Backers of the Australian Raine electric scooter have been told that they will not be receiving refunds as the Kickstarter project appears to have died – or in the founding team’s words, has gone into “hibernation.” In a blog post on their Kickstarter page, they shared the news, citing increased supply chain costs as the reason.
The Raine scooter was introduced to the public back in 2019 by three young, Melbourne entrepreneurs James Murphy, Mark Alexander, and Michelle Mannering. Although electric scooters are nothing new, Raine’s offering promised a number of features for a great price. It was lightweight, weighing just 12 Kg, thanks to its carbon fiber and aluminum construction. The scooter had a top speed of 31 mph (50 km) and a range of 25 miles (40 km).
On paper, the Raine electric scooter was impressive and with a pre-purchase price tag of $979 and, according to a report by Electrek, was almost too good to be true.
When introduced to the Kickstarter community, the scooter promised to be a gamer changer. With it rapidly gaining support, in 2019, Micah Toll from Electrek decided to interview the people behind Raine. The article aimed to uncover more about the product and—perhaps more importantly—how the team behind it could achieve the low cost promised. However, although skeptical and noting that it would be challenging for the scooter to accomplish all of its claims, the concept showed potential and was plausible.
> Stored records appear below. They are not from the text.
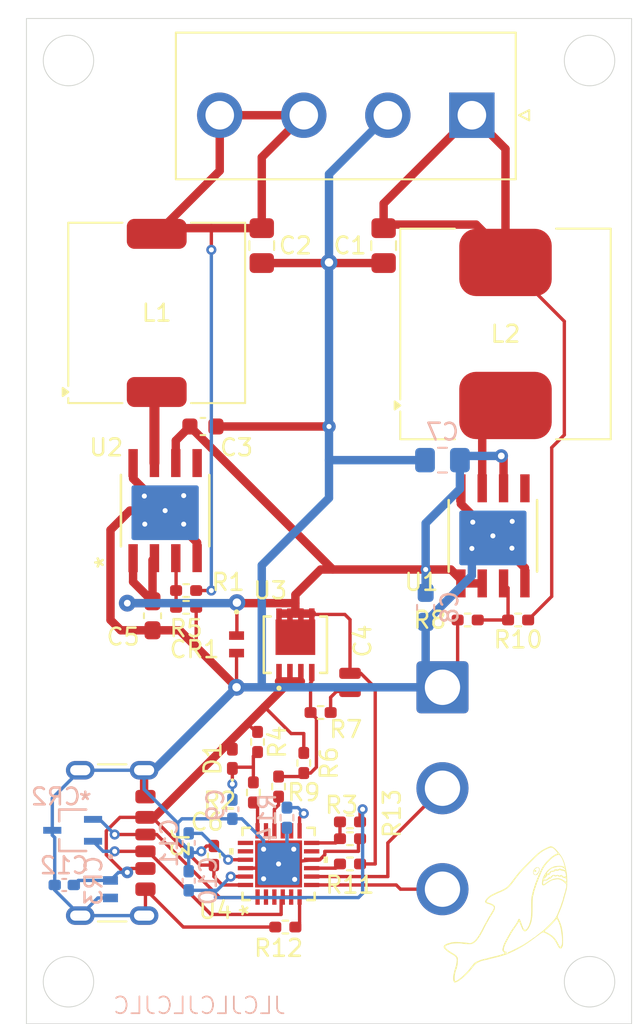
<source format=kicad_pcb>
(kicad_pcb
	(version 20240108)
	(generator "pcbnew")
	(generator_version "8.0")
	(general
		(thickness 1.6)
		(legacy_teardrops no)
	)
	(paper "A4")
	(layers
		(0 "F.Cu" signal)
		(31 "B.Cu" power)
		(35 "F.Paste" user)
		(36 "B.SilkS" user "B.Silkscreen")
		(37 "F.SilkS" user "F.Silkscreen")
		(38 "B.Mask" user)
		(39 "F.Mask" user)
		(40 "Dwgs.User" user "User.Drawings")
		(41 "Cmts.User" user "User.Comments")
		(44 "Edge.Cuts" user)
		(45 "Margin" user)
		(46 "B.CrtYd" user "B.Courtyard")
		(47 "F.CrtYd" user "F.Courtyard")
		(49 "F.Fab" user)
	)
	(setup
		(stackup
			(layer "F.SilkS"
				(type "Top Silk Screen")
			)
			(layer "F.Paste"
				(type "Top Solder Paste")
			)
			(layer "F.Mask"
				(type "Top Solder Mask")
				(thickness 0.01)
			)
			(layer "F.Cu"
				(type "copper")
				(thickness 0.035)
			)
			(layer "dielectric 1"
				(type "core")
				(thickness 1.51)
				(material "FR4")
				(epsilon_r 4.5)
				(loss_tangent 0.02)
			)
			(layer "B.Cu"
				(type "copper")
				(thickness 0.035)
			)
			(layer "B.Mask"
				(type "Bottom Solder Mask")
				(thickness 0.01)
			)
			(layer "B.SilkS"
				(type "Bottom Silk Screen")
			)
			(copper_finish "HAL SnPb")
			(dielectric_constraints no)
		)
		(pad_to_mask_clearance 0)
		(allow_soldermask_bridges_in_footprints no)
		(pcbplotparams
			(layerselection 0x00010f8_ffffffff)
			(plot_on_all_layers_selection 0x0000000_00000000)
			(disableapertmacros no)
			(usegerberextensions no)
			(usegerberattributes yes)
			(usegerberadvancedattributes yes)
			(creategerberjobfile yes)
			(dashed_line_dash_ratio 12.000000)
			(dashed_line_gap_ratio 3.000000)
			(svgprecision 4)
			(plotframeref no)
			(viasonmask yes)
			(mode 1)
			(useauxorigin no)
			(hpglpennumber 1)
			(hpglpenspeed 20)
			(hpglpendiameter 15.000000)
			(pdf_front_fp_property_popups yes)
			(pdf_back_fp_property_popups yes)
			(dxfpolygonmode yes)
			(dxfimperialunits yes)
			(dxfusepcbnewfont yes)
			(psnegative no)
			(psa4output no)
			(plotreference yes)
			(plotvalue yes)
			(plotfptext yes)
			(plotinvisibletext no)
			(sketchpadsonfab no)
			(subtractmaskfromsilk no)
			(outputformat 1)
			(mirror no)
			(drillshape 0)
			(scaleselection 1)
			(outputdirectory "")
		)
	)
	(net 0 "")
	(net 1 "VSNK")
	(net 2 "/VBUS")
	(net 3 "GND")
	(net 4 "3V3O")
	(net 5 "12VO")
	(net 6 "2V7")
	(net 7 "Net-(U3-VREG_1V2)")
	(net 8 "Net-(J2-CC1)")
	(net 9 "Net-(J2-CC2)")
	(net 10 "/I2C_SCL")
	(net 11 "unconnected-(U1-NC-Pad5)")
	(net 12 "3V3FB")
	(net 13 "12VFB")
	(net 14 "unconnected-(U2-NC-Pad5)")
	(net 15 "Net-(U3-RESET)")
	(net 16 "unconnected-(U3-GPIO-Pad15)")
	(net 17 "unconnected-(U3-A_B_SIDE-Pad17)")
	(net 18 "DISCH")
	(net 19 "unconnected-(U3-NC-Pad3)")
	(net 20 "unconnected-(U3-ALERT-Pad19)")
	(net 21 "Net-(U3-VBUS_VS_DISCH)")
	(net 22 "Net-(U3-ADDR0)")
	(net 23 "unconnected-(U3-ATTACH-Pad11)")
	(net 24 "Net-(U3-VBUS_EN_SNK)")
	(net 25 "unconnected-(U3-POWER_OK2-Pad20)")
	(net 26 "unconnected-(U3-POWER_OK3-Pad14)")
	(net 27 "Net-(U4-G)")
	(net 28 "/VBUS_EN_SNK")
	(net 29 "/ADDR1")
	(net 30 "/VBUS_VS_DISCH")
	(net 31 "/I2C_SDA")
	(net 32 "/3V3_SWO")
	(net 33 "/12V_SWO")
	(footprint "Capacitor_SMD:C_0603_1608Metric" (layer "F.Cu") (at 144 90))
	(footprint "Connector_Wire:SolderWire-1.5sqmm_1x03_P6mm_D1.7mm_OD3mm" (layer "F.Cu") (at 158.25 105.5 -90))
	(footprint "Capacitor_SMD:C_0805_2012Metric_Pad1.18x1.45mm_HandSolder" (layer "F.Cu") (at 154.75 79.25 -90))
	(footprint "ST1S41PHR:HSOP8_STM-M" (layer "F.Cu") (at 161.25 96.5 90))
	(footprint "Resistor_SMD:R_0402_1005Metric_Pad0.72x0.64mm_HandSolder" (layer "F.Cu") (at 152.75 116))
	(footprint "Resistor_SMD:R_0402_1005Metric_Pad0.72x0.64mm_HandSolder" (layer "F.Cu") (at 143 99.75 180))
	(footprint "Capacitor_SMD:C_0805_2012Metric_Pad1.18x1.45mm_HandSolder" (layer "F.Cu") (at 147.5 79.25 -90))
	(footprint "Capacitor_SMD:C_0402_1005Metric_Pad0.74x0.62mm_HandSolder" (layer "F.Cu") (at 144.6525 115.5 90))
	(footprint "Capacitor_SMD:C_0504_1310Metric" (layer "F.Cu") (at 152.75 105.21 90))
	(footprint "Resistor_SMD:R_0402_1005Metric_Pad0.72x0.64mm_HandSolder" (layer "F.Cu") (at 147 111.75 -90))
	(footprint "Resistor_SMD:R_0402_1005Metric_Pad0.72x0.64mm_HandSolder" (layer "F.Cu") (at 152.75 113.5))
	(footprint "Resistor_SMD:R_0402_1005Metric_Pad0.72x0.64mm_HandSolder" (layer "F.Cu") (at 147.25 108.75 -90))
	(footprint "Resistor_SMD:R_0402_1005Metric_Pad0.72x0.64mm_HandSolder" (layer "F.Cu") (at 143 100.75))
	(footprint "Connector_JST:JST_NV_B04P-NV_1x04_P5.00mm_Vertical" (layer "F.Cu") (at 160 71.5 180))
	(footprint "Inductor_SMD:L_Coilcraft_MSS1048-XXX" (layer "F.Cu") (at 141.25 83.25 90))
	(footprint "Resistor_SMD:R_0402_1005Metric_Pad0.72x0.64mm_HandSolder" (layer "F.Cu") (at 148.9025 119.75))
	(footprint "ST1S41PHR:HSOP8_STM-M" (layer "F.Cu") (at 141.75 95 90))
	(footprint "Resistor_SMD:R_0402_1005Metric_Pad0.72x0.64mm_HandSolder" (layer "F.Cu") (at 150 110 -90))
	(footprint "LOGO" (layer "F.Cu") (at 162 119))
	(footprint "STL6P3LLH6:POWERFLAT_3P3X3P3_STM-M" (layer "F.Cu") (at 149.5 102.9685 90))
	(footprint "Connector_USB:USB_C_Receptacle_GCT_USB4125-xx-x-0190_6P_TopMnt_Horizontal" (layer "F.Cu") (at 137.5 114.75 -90))
	(footprint "STUSB4500:QFN24EP_4X4_STM-M" (layer "F.Cu") (at 148.5 116 90))
	(footprint "Resistor_SMD:R_0402_1005Metric_Pad0.72x0.64mm_HandSolder" (layer "F.Cu") (at 151 107))
	(footprint "Resistor_SMD:R_0402_1005Metric_Pad0.72x0.64mm_HandSolder"
		(layer "F.Cu")
		(uuid "b15ce877-d0ac-4335-b14a-f5d3738d80c9")
		(at 152.75 114.5)
		(descr "Resistor SMD 0402 (1005 Metric), square (rectangular) end terminal, IPC_7351 nominal with elongated pad for handsoldering. (Body size source: IPC-SM-782 page 72, https://www.pcb-3d.com/wordpress/wp-content/uploads/ipc-sm-782a_amendment_1_and_2.pdf), generated with kicad-footprint-generator")
		(tags "resistor handsolder")
		(property "Reference" "R13"
			(at 2.5 -1.5 90)
			(layer "F.SilkS")
			(uuid "e9f4ac2b-f814-4258-85a1-fce69271b482")
			(effects
				(font
					(size 1 1)
					(thickness 0.15)
				)
			)
		)
		(property "Value" "100k"
			(at 0 1.17 0)
			(layer "F.Fab")
			(hide yes)
			(uuid "7b5938b2-0db5-4ac7-83c8-633a5e39b250")
			(effects
				(font
					(size 1 1)
					(thickness 0.15)
				)
			)
		)
		(property "Footprint" "Resistor_SMD:R_0402_1005Metric_Pad0.72x0.64mm_HandSolder"
			(at 0 0 0)
			(unlocked yes)
			(layer "F.Fab")
			(hide yes)
			(uuid "7789e2a4-919f-4306-b626-8502958d9517")
			(effects
				(font
					(size 1.27 1.27)
					(thickness 0.15)
				)
			)
		)
		(property "Datasheet" ""
			(at 0 0 0)
			(unlocked yes)
			(layer "F.Fab")
			(hide yes)
			(uuid "98976a30-ff5b-4d7a-9d9d-02aa1855d535")
			(effects
				(font
					(size 1.27 1.27)
					(thickness 0.15)
				)
			)
		)
		(property "Description" "Resistor"
			(at 0 0 0)
			(unlocked yes)
			(layer "F.Fab")
			(hide yes)
			(uuid "9762efe8-a845-4d14-b2b2-c945a4358338")
			(effects
				(font
					(size 1.27 1.27)
					(thickness 0.15)
				)
			)
		)
		(property ki_fp_filters "R_*")
		(path "/503c876c-de08-47f9-9cf0-cb369bf05577")
		(sheetname "Root")
		(sheetfile "N64-PDS.kicad_sch")
		(attr smd)
		(fp_line
			(start -0.167621 -0.38)
			(end 0.167621 -0.38)
... [126280 chars truncated]
</source>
Fast forward to today, and the Raine Electric scooter has 480 backers on Kickstarter who have pledged over $435,000 in total. Now it looks like delivery will never be a reality, with the team behind the development of the Raine electric scooter effectively throwing in the towel. In the blog post, the founding group stated that “a significant amount of the [cost] increase is material and parts,” and that “on top of that, freight costs are trending at 2.5x the previous freight price index.”
In light of the cost increases, the Enova team behind the project went on to say that customers who pre-purchased the products won’t be getting their money back. “Sadly, we can’t send backer funds back – they have been used in the project, in our investment in patents, IP, stock and materials, tooling.” The statement when on to offer a glimmer of hope. “However, if and when we relaunch, we will honor the reward and provide a product then. If or when the conditions return to deliver, we will do so. We know that our ongoing business model is successful, we plan for this to be a pause, not an end.”
Backers are understandably upset, especially since the latest announcement seemingly came out of the blue. Just last week, the team updated its customer base with progress, mentioning that work on the electrics was ongoing but running smooth.
What will transpire remains to be seen, but the Raine scooter that held much promise appears like it will be nothing more than a stark reminder of why consumers should be wary of crowdfunded projects.